── Document excerpt

◎1) Detection of hyperpermeable foci
For our in vivo assay system, we implanted three murine tumor types with metastatic potential (LLC, Lewis lung carcinoma; E0771, mammary carcinoma; B16, melanoma), in immunocompetent C57BL/6 mice. Once tumors reached approximately 6-7mm in diameter, we injected Blue dye, Evans Blue (EB), intravenously and then excised the lungs 3 hours later. We found focal regions of increased EB leakage (Fig.2).

◎2) Circulating tumor cells accumulate the foci
To examine if hyperpermeable foci served as sites for tumor cell homing, we developed a three-step assay system. First, we applied a permeability inducer (tumor implantation or intravenous injection of tumor conditioned media). Second, we infused EB systemically to detect vascular leakage. Finally, we infused fluorescence-labeled metastatic tumor cells and measured the number of cells that homed to the lungs. We found increased numbers of fluorescent tumor cells homing in the lungs of tumor-stimulating mice(Fig.3). Importantly, the tumor cells preferentially homed to areas of high vascular permeability.

◎3) Blocking vascular permeability reduces tumor cell homing- KO of endothelial FAK
Src kinase-FAK complex activation mediates vascular permeability via TCM. To study the specific contribution of FAK in endothelial cells towards the formation of hyperpermeable foci, we developed an inducible transgenic mouse model. This model allowed in vivo regulation of endothelial cell-mediated vascular permeability. Doxycycline (Dox)-mediated endothelial-specific FRNK (the dominant negative form of FAK) overexpression significantly reduced TCM-induced formation of the hyperpermeability foci in the lungs. Moreover, this reduction in endothelial cell-mediated hyperpermeability led to a significant reduction in tumor cell homing to the lungs after metastatic tumor cell infusion.

◎4) Molecular-based inflammation in the foci (please see also Fig.1)
Because the inflammatory mediators all lie downstream of signaling factor NF-κB, the master regulator of inflammation, We found that TCM activate the NF-κB pathway in the lungs, and this NF-κB activation was largely restricted to the EB-high areas and was specific to the lungs rather than liver.
────
**Try it:**
Continue the research summary on hyperpermeable lung foci and tumor cell homing, starting after its final sentence about NF-κB activation in the lungs.
── Supplied records
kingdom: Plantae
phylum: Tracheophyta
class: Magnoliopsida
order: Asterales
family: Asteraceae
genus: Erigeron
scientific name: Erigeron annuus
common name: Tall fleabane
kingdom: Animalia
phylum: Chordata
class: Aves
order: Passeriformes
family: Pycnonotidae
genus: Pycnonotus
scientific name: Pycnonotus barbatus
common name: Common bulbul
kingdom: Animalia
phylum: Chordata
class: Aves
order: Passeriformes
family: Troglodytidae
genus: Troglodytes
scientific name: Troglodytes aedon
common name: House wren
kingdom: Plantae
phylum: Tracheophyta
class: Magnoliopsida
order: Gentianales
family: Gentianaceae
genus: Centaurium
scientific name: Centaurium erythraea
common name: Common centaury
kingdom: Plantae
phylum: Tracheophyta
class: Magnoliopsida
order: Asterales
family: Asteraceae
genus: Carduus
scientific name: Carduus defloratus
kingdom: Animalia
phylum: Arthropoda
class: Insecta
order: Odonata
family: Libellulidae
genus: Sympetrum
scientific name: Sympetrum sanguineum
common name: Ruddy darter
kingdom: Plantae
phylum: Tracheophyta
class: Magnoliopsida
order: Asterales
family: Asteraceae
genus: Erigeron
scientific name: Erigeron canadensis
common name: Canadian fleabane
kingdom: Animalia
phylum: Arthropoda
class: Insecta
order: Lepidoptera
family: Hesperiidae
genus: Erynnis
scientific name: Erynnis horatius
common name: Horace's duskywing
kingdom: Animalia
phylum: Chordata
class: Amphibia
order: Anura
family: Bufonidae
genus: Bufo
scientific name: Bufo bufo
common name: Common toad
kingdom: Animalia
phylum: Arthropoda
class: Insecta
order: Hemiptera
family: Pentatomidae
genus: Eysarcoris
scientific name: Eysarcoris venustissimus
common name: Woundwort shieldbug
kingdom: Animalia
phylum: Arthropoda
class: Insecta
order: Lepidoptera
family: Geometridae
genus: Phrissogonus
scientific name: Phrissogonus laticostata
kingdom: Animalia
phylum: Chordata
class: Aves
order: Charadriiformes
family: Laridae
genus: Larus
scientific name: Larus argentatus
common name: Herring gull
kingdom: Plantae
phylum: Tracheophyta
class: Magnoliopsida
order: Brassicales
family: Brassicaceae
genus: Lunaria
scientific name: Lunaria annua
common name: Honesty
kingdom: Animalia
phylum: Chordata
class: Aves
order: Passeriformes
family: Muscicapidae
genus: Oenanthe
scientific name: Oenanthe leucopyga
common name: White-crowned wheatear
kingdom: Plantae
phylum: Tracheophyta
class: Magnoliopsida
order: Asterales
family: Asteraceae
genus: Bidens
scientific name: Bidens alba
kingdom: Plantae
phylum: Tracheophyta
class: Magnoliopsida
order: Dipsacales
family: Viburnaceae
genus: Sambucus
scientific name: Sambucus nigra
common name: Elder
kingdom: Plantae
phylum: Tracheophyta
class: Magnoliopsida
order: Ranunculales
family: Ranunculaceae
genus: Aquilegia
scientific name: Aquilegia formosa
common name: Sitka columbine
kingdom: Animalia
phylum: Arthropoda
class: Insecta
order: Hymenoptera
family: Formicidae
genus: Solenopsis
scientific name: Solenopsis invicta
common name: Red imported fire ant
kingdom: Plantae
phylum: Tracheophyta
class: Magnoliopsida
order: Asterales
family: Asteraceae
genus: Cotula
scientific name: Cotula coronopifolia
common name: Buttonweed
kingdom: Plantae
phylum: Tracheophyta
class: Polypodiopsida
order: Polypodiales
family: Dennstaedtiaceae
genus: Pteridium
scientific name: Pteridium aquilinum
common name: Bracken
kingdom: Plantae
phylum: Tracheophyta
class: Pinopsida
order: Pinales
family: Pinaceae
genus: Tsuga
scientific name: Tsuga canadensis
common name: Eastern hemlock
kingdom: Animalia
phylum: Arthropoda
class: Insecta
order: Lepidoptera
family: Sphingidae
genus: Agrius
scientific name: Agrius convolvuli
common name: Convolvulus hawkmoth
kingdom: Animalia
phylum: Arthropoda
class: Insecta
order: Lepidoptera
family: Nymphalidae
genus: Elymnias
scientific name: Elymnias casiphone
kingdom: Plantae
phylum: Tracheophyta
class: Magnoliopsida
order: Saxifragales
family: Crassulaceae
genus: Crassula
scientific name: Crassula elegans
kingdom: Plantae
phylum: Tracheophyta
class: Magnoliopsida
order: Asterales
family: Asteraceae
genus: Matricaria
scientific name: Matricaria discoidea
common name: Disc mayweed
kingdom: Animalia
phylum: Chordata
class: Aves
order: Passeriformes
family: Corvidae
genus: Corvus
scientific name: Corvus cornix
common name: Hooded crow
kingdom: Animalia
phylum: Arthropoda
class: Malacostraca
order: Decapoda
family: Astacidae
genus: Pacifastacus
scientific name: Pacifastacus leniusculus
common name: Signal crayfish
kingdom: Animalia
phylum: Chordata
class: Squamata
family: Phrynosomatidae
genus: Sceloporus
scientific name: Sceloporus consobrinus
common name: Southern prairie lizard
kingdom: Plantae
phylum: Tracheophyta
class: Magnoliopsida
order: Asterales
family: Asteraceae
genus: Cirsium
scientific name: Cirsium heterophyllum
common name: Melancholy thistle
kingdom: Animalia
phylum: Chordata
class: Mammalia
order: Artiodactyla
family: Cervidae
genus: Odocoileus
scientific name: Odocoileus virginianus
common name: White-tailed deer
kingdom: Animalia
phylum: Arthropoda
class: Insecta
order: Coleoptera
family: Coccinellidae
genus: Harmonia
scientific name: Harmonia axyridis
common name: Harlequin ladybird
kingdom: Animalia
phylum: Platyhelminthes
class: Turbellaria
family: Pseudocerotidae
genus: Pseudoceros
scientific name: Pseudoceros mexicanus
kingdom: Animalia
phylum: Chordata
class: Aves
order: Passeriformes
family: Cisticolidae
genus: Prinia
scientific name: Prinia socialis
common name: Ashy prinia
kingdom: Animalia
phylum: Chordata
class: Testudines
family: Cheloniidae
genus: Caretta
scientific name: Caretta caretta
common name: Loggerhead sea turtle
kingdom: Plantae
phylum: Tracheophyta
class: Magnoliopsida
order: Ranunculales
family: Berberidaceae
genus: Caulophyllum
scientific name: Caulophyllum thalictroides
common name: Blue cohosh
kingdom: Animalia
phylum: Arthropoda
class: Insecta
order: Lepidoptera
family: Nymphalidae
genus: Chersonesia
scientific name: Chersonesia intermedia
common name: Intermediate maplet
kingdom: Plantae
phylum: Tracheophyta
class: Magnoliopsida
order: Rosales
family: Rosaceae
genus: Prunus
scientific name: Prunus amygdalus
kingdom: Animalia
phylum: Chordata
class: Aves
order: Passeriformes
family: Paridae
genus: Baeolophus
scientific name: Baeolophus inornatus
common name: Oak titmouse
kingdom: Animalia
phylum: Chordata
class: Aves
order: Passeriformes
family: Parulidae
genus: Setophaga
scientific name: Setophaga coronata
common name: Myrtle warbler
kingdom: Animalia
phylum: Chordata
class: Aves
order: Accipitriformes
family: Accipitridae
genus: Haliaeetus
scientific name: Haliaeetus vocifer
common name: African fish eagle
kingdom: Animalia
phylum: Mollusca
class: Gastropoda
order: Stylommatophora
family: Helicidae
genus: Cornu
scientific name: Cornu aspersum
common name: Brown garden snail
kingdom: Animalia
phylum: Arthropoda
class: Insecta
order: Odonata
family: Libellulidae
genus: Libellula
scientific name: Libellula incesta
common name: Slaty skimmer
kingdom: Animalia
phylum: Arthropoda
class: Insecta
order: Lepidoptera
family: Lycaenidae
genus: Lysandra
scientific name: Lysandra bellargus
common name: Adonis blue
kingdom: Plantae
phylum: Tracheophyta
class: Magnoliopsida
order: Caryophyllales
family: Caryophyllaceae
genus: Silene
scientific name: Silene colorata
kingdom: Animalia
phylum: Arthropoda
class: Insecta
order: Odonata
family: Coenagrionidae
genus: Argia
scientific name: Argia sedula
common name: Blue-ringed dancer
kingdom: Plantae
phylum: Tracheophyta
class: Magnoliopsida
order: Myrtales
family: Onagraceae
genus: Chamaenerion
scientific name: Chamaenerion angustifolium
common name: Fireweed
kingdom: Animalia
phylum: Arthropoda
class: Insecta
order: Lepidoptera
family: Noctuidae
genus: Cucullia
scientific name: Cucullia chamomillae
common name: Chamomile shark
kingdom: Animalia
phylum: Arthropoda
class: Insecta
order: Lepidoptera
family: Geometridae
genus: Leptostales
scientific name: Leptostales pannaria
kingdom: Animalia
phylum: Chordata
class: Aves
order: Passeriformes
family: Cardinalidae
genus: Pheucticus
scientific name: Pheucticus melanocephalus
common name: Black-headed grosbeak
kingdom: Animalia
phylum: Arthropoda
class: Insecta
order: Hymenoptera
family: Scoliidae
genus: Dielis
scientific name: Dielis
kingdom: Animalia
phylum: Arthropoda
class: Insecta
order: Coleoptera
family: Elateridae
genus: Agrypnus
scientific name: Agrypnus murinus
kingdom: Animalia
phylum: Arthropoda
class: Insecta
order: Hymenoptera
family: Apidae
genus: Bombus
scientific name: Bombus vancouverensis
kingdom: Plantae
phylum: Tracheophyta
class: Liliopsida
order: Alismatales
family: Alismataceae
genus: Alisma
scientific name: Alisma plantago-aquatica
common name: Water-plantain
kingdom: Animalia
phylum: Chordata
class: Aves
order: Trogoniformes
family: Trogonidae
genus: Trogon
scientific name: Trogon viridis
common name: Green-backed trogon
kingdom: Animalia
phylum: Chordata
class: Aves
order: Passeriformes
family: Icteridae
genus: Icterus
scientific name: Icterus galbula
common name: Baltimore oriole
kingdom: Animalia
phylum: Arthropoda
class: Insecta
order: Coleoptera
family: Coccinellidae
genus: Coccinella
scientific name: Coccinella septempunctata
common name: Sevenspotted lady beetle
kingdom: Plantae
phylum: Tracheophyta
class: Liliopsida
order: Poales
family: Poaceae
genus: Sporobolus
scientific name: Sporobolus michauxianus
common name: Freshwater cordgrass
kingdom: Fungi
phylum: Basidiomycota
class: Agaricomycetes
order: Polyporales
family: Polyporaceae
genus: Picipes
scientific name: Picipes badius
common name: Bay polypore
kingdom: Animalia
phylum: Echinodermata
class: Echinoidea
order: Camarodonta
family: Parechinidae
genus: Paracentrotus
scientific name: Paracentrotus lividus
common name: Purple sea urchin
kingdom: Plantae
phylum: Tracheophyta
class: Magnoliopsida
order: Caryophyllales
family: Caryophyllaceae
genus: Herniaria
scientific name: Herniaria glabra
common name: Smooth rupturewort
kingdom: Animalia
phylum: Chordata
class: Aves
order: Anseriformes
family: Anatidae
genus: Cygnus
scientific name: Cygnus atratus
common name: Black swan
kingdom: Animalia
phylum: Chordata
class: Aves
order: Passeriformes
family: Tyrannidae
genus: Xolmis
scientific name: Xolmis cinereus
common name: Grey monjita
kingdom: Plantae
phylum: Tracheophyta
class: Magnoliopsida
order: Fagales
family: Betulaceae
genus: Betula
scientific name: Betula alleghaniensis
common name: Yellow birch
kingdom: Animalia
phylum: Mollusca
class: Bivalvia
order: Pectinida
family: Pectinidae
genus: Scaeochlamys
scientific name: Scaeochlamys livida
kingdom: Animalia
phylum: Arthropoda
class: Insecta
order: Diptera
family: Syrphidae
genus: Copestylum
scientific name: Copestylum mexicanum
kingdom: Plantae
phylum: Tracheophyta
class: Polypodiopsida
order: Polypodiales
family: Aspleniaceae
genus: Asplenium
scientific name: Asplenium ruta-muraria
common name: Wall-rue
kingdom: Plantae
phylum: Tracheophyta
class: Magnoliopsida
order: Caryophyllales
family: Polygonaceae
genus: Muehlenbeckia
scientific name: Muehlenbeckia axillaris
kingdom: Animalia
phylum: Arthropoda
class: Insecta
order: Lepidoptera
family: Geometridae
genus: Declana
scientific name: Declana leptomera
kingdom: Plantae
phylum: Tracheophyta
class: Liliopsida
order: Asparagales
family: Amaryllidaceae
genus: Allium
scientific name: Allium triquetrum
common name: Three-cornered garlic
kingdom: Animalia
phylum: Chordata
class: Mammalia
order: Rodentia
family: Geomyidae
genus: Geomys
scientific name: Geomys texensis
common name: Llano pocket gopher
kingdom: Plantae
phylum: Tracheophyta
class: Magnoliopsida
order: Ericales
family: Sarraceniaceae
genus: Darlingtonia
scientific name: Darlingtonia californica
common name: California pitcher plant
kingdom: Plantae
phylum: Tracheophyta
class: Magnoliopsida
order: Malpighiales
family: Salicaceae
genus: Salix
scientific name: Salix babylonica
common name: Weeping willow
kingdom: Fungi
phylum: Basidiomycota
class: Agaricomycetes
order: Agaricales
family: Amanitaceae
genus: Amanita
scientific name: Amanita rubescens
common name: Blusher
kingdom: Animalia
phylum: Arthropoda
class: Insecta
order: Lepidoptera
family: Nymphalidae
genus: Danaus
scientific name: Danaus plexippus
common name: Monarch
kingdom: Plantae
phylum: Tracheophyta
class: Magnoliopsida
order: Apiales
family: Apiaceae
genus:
────
**Result:**
◎VEGF-mediating permeability
We found that TCM contained high concentrations of vascular endothelial growth factor (VEGF) and placental growth factor (PlGF). Infusion of recombinant (r)VEGF or rPlGF also induced discrete foci of hyperpermeability with focal EB leakage in the lungs. Treatment of tumor-bearing mice with an anti-VEGF monoclonal blocking antibody inhibited the lung vascular hyperpermeability. This result supports that VEGF mediates in part this effect. (Fig.4)

◎S100A8-SAA3-mediating permeability
We further compared the gene expression levels of the receptors between hyperpermeable and poorly permeable regions in the tumor-bearing mouse lungs. C-C chemokine receptor type 2 (CCR2) showed the largest increase in the gene expression between the hyperpermeable area and the low permeable area in the tumor-bearing mice. To clarify the functional role of this system, we used CCL2 and CCR2 knockout mice. In association with lack of hyperpermeable foci in the tumor-bearing those knockout mice, tumor cell homing was suppressed. We found that S100A8 and SAA3, which are downstream molecules of the CCL2-cascade, produced strong permeability responses. (Fig.5)

◎5) The possibility of hyperpermeable foci in patients
To search whether distant primary tumors stimulate the co-localized induction of fibrinogen and CCR2 expression in tumor-bearing human lungs, we examined the expression of both molecules in healthy lung lobes from patients who carried tumors in their extrapulmonary organs. It should be noted that we detected relatively low levels of fibrinogen and CCR2 in lungs from non-cancer patients. In contrast, the co-localization of upregulated fibrinogen and CCR2 expression was detected in the lungs of patients with tumors. We observed that the tumor-bearing lung exhibited significantly increased fibrinogen and S100A8 expression levels compared with the non-tumor-bearing lungs (Fig.6).